Expectations are that the new technology is expected to be applied not only to cutting-edge scientific areas such as quantum communication and quantum computing but also to general industries such as quantum-dot display technologies.
“Now we can easily control electron bonding in quantum dots simply by shifting the direction of polarisation of light,” Kyhm said. “As the technology enables effective overlap of more signals, it is expected to be one of the core technologies that can advance quantum communication and quantum computing technologies.”
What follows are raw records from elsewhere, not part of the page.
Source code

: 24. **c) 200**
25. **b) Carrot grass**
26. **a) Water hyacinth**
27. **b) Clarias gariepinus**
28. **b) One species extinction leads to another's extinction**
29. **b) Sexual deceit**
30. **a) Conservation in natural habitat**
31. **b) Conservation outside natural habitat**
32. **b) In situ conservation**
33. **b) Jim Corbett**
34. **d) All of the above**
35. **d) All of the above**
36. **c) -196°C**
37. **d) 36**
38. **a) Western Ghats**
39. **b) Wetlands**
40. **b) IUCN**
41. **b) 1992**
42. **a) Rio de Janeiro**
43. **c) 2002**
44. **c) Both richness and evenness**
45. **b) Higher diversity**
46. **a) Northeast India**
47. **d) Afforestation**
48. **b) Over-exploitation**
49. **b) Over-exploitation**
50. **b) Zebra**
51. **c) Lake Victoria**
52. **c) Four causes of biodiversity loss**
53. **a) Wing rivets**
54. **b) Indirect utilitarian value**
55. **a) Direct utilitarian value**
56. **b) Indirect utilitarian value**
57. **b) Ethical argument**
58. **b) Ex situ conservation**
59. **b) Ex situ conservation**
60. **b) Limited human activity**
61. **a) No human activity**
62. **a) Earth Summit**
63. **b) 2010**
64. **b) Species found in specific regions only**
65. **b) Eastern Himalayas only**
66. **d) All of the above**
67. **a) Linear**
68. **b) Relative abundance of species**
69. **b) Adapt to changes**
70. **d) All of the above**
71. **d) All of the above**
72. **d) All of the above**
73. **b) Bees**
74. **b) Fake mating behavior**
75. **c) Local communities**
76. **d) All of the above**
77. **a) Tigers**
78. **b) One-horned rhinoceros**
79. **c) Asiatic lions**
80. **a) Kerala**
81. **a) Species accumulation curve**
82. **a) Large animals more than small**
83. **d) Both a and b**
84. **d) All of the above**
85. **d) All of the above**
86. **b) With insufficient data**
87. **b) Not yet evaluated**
For the research project, the physicist said he has closely cooperated with Prof. Kim Jong-su at Yeungnam University and Song Jin-dong, a researcher at the Korea Institute of Science and Technology (KIST). The research, which has been supported by the NRF, was published in the international nano technology journal Nano Letters, Wednesday.
Kyhm, who acquired his doctoral degree of physics at Oxford University in 2002, is a specialist in nano-optics technology for semiconductors. He has worked as a professor at Pusan National University’s optics and mechatronics engineering department since June 2013. Before his current position, he used to work at the French national research agency Neel Institute-CNRS and the basic science research of Japan’s NEC.
Quantum dot refers to a nano-scale object that consists of hundreds of artificial combinations of two electrons. It can be widely used for hyper-fine semiconductors, chemical reagents for medical diagnosis and display materials.
Kyhm said the he and his colleagues developed the new quantum dot technology by looking at observation made more than 10 years ago.
“There was an observation made of an unusual phenomenon in quantum dot structures about 10 years ago but it could not be explained based on the technology at that time,” he said. “But we came up with an idea as we were doing other research about dipolar reactions and started to research the old project again. We gradually gained some clues on what we had not been able to understand in the past.”
The physicist’s tenacity and discussions with teammates largely contributed to the scientific achievement.
“While we were proceeding through stages after stages of development, we tried not to rashly publish the results and instead persistently discussed and built models to seek solutions,” he said. “This I believe has added depth to our research.